Eighth in points per game and first in assists in the Big 12, the Georgetown and Arizona transfer has been really important for the Bears. His ball handling and creativity uplift an otherwise vanilla offense. He continually puts pressure on the defense and always has his eyes open for the perfect pass. Despite his smaller size, he has been a terrific defender, nabbing more than two steals per contest, good for third in the conference. Akinjo has made his presence felt on both ends of the court, and his decision to come to Waco should pay huge dividends come March.

Tanner Groves, Oklahoma

Groves, a 6’10 forward, has been a very efficient player for the Sooners. He has averaged 16 points and six boards, while connecting on 57% of his shots and 38% of his threes. The former Eastern Washington star has also been a useful passer out of the post, with two assists per game. His length and size can create mismatches against smaller forwards, and his outside shot can make defense difficult when he sets picks. Groves can roll to the rim or drop to the three-point line, and that versatility generates more space for the Sooner offense.

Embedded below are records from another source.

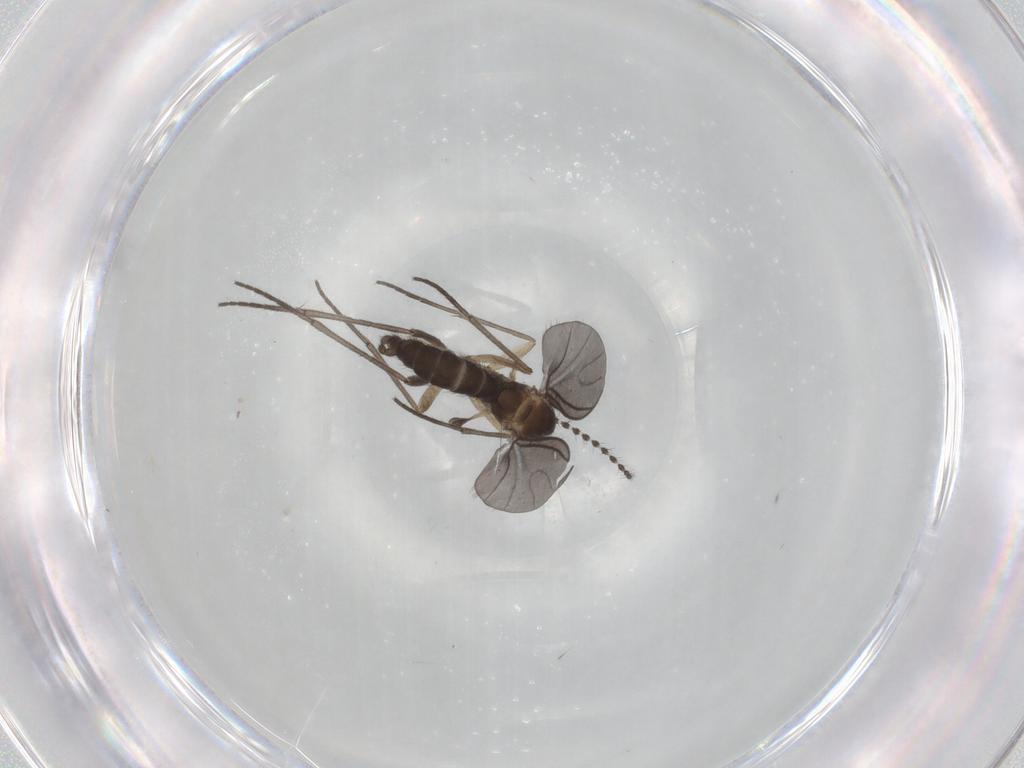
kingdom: Animalia
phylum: Arthropoda
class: Insecta
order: Diptera
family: Sciaridae
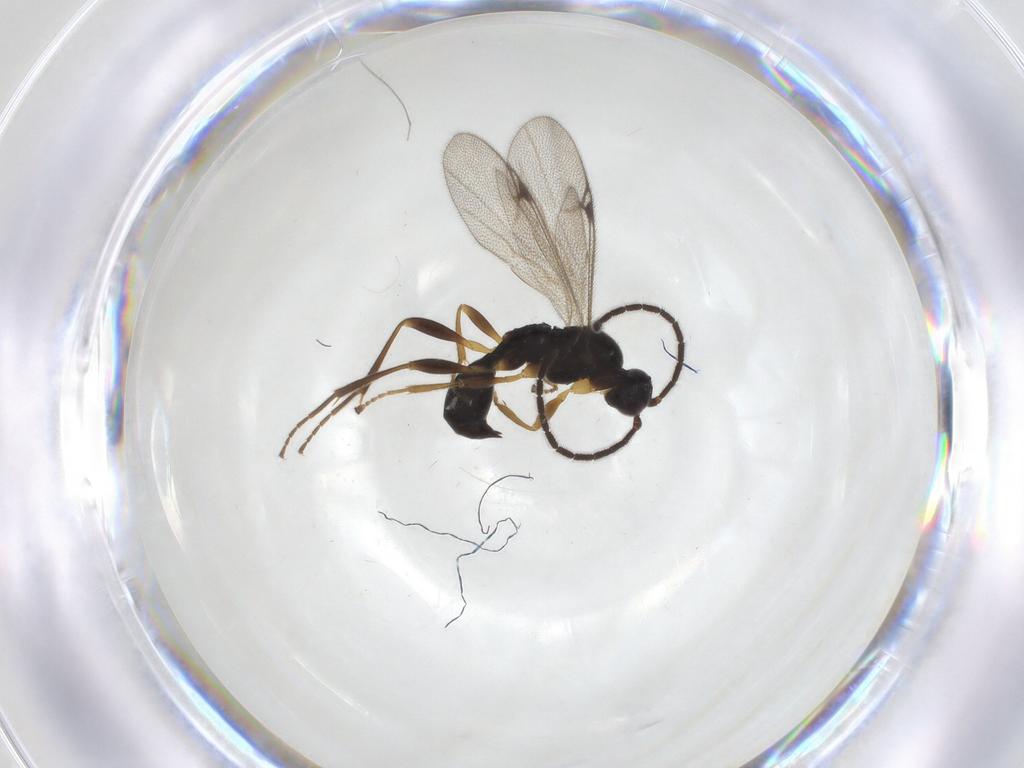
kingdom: Animalia
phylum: Arthropoda
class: Insecta
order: Hymenoptera
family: Proctotrupidae
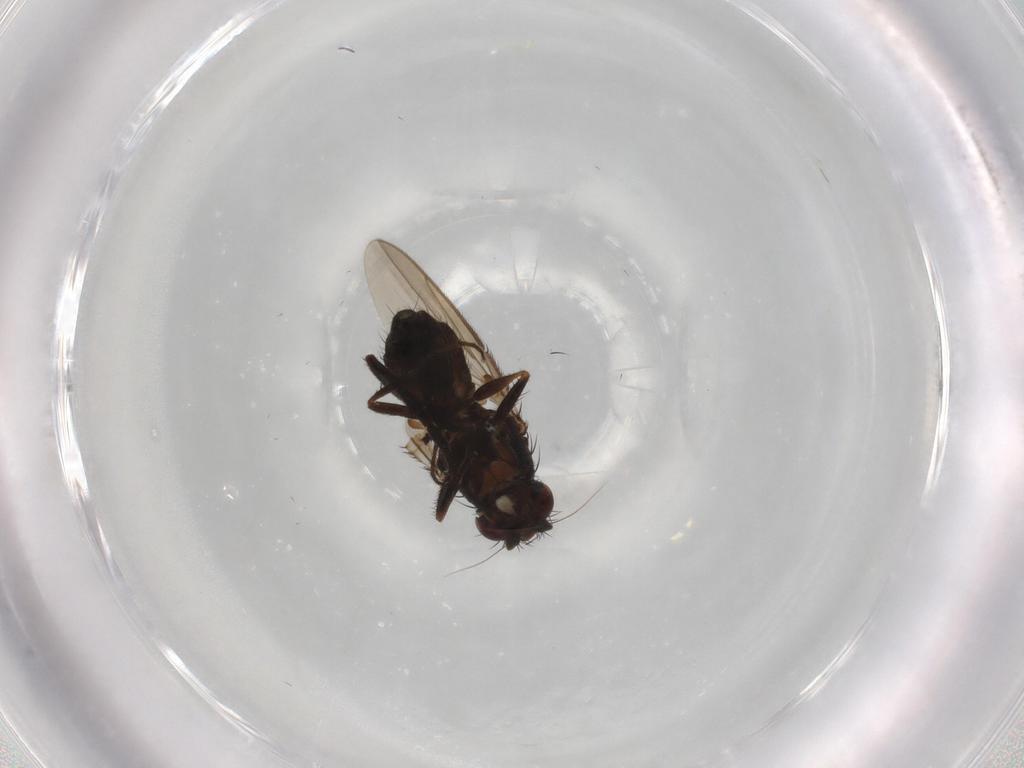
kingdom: Animalia
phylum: Arthropoda
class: Insecta
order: Diptera
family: Sphaeroceridae
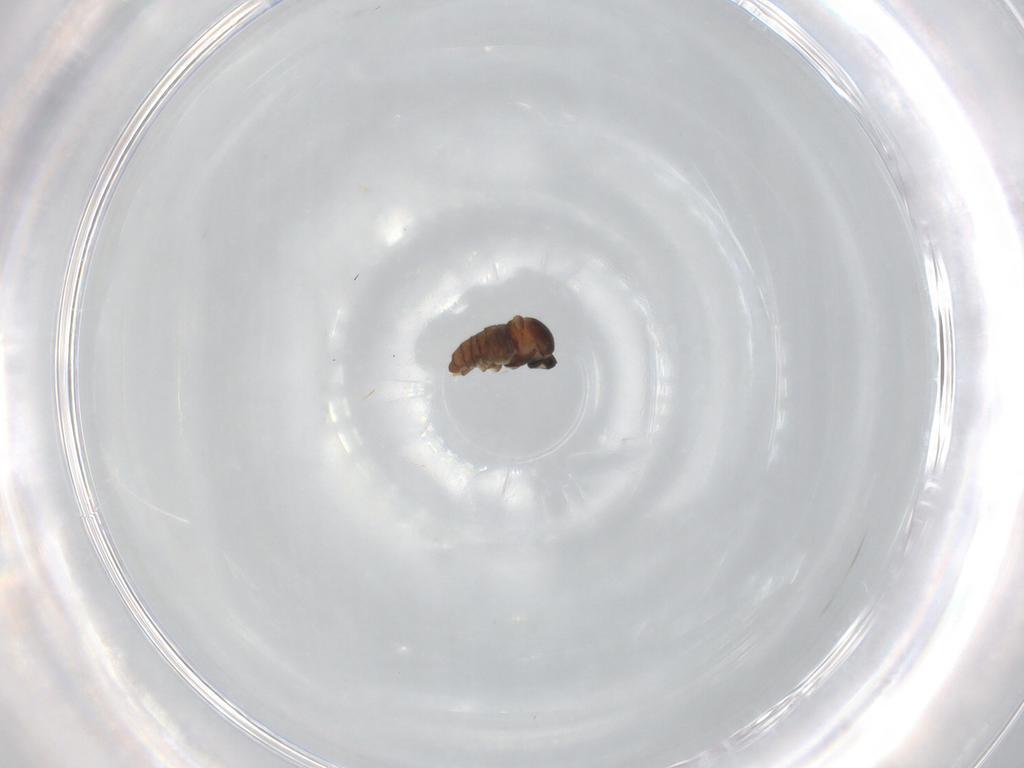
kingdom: Animalia
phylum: Arthropoda
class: Insecta
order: Diptera
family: Cecidomyiidae
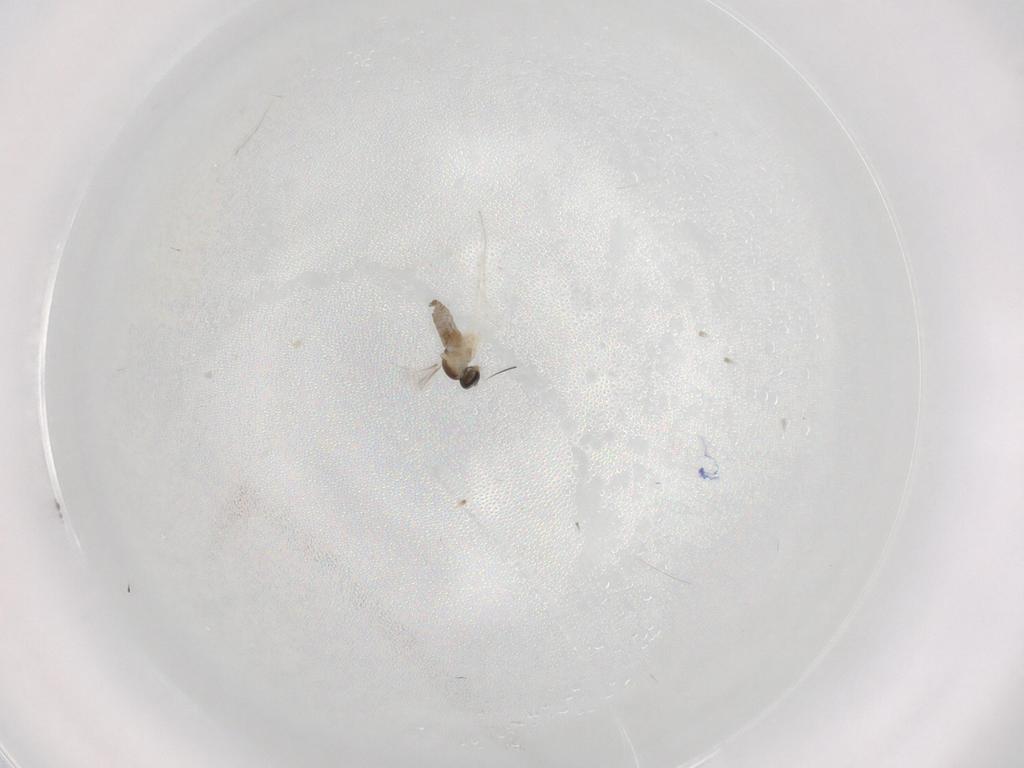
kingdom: Animalia
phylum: Arthropoda
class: Insecta
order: Diptera
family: Cecidomyiidae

Sean McNeil, West Virginia

The second Mountaineer to crack this list, McNeil has been a solid player for West Virginia over his career. He has always been known as a great threat from behind the arc but has taken another step forward this season. The 6’3 guard has buried more than 40% of his attempts from deep, and that accuracy makes him a focal point for defenses. He doesn’t provide much as a ball handler or creator, but his consistency from behind the arc makes helping off of him extremely dangerous.